The center's researchers also provide baseline and post-injury assessment services to local collegiate and child athletes. These assessments measure the athletes' brain activities using an electroencephalograph. They measure the athletes' performances on a variety of tests -- written and virtual-reality. If athletes suffer a concussion, they can return to the center and repeat the testing. The researchers provide both the athletes' post-concussion and pre-concussion data to the athletes' physicians for use in creating a concussion management plan.
According to Slobounov, the center's use of virtual-reality technology to document athletes' cognitive and motor abilities is novel.
"We, at Penn State, are the first to use virtual-reality technology to study the cognitive and motor effects of concussions on athletes," he said.
"We have a scenario in which our research assistants lead the athletes by the hand through a series of hallways in a hospital that the athletes see in 3-D by wearing a pair of specialized glasses," said Wayne Sebastianelli, director of athletic medicine, professor of orthopedic surgery and a principle investigator at the center. "The assistants then start the athletes back at the beginning of the 'maze' and ask them to find their way back to where they had first been led. The assistants measure the speed at which the athletes get to their destination and the number of wrong turns they make."
In another scenario, athletes are placed in a virtual-reality elevator. The elevator moves up and down but does not indicate floor number. The athletes must keep track of the floor they are at, while listening to the researchers asking them questions and hearing distracting noises, such as telephones ringing. According to Slobounov, this scenario measures the athletes' abilities to perform multiple tasks.
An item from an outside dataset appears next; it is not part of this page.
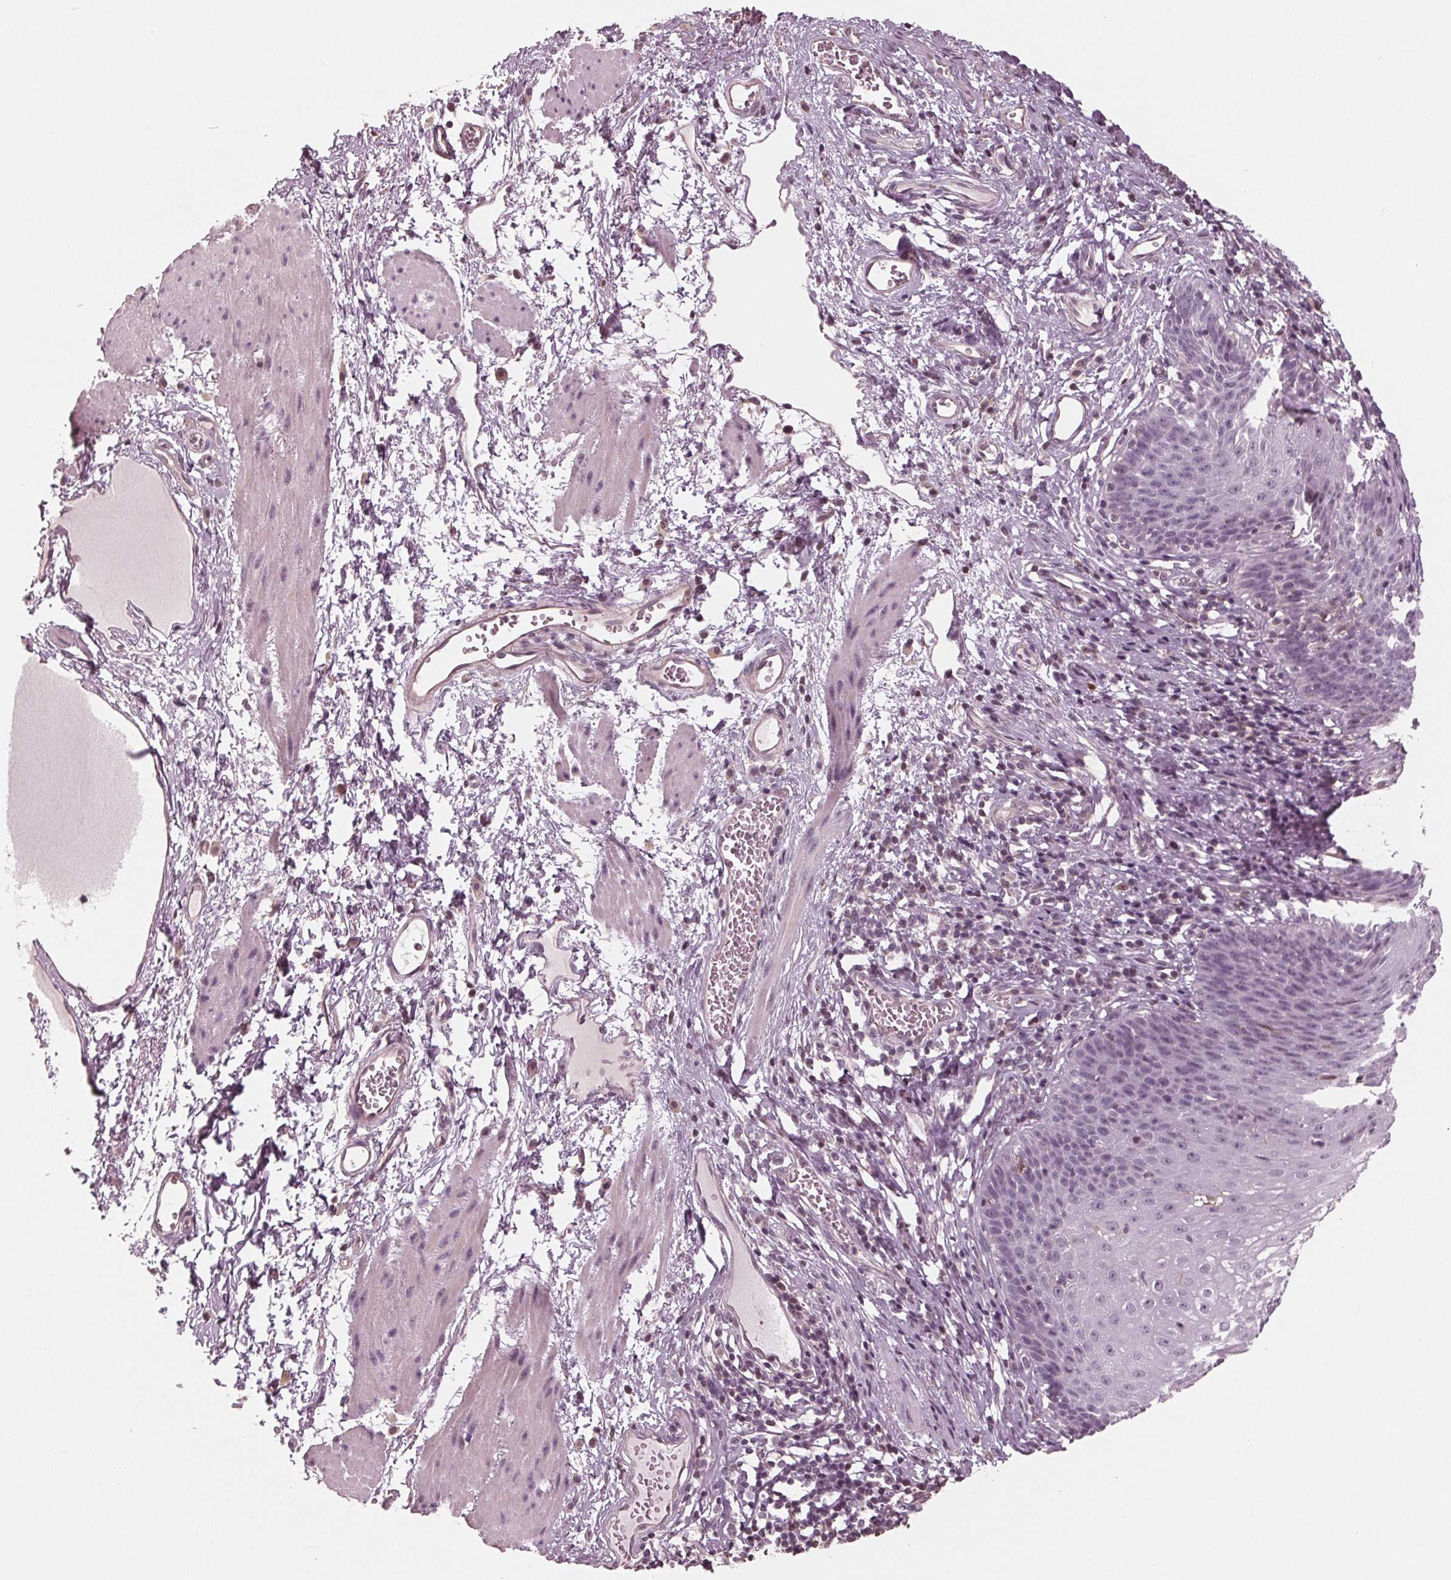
{"staining": {"intensity": "negative", "quantity": "none", "location": "none"}, "tissue": "esophagus", "cell_type": "Squamous epithelial cells", "image_type": "normal", "snomed": [{"axis": "morphology", "description": "Normal tissue, NOS"}, {"axis": "topography", "description": "Esophagus"}], "caption": "Immunohistochemistry (IHC) of normal human esophagus displays no expression in squamous epithelial cells. (Immunohistochemistry (IHC), brightfield microscopy, high magnification).", "gene": "ING3", "patient": {"sex": "male", "age": 72}}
"Awareness of concussions and their impact on the lives of individuals across a variety of populations has risen dramatically over the last several years in both scientific communities as well as in the general population," said Neil Sharkey, associate dean for research and graduate education in the College of Health and Human Development. "The College of Health and Human Development has a tremendous opportunity to use the strength from its own faculty as well as from experts across Penn State to become a leader in research about the effects of concussions as well as in new interventions for prevention, tracking and treatment of concussions."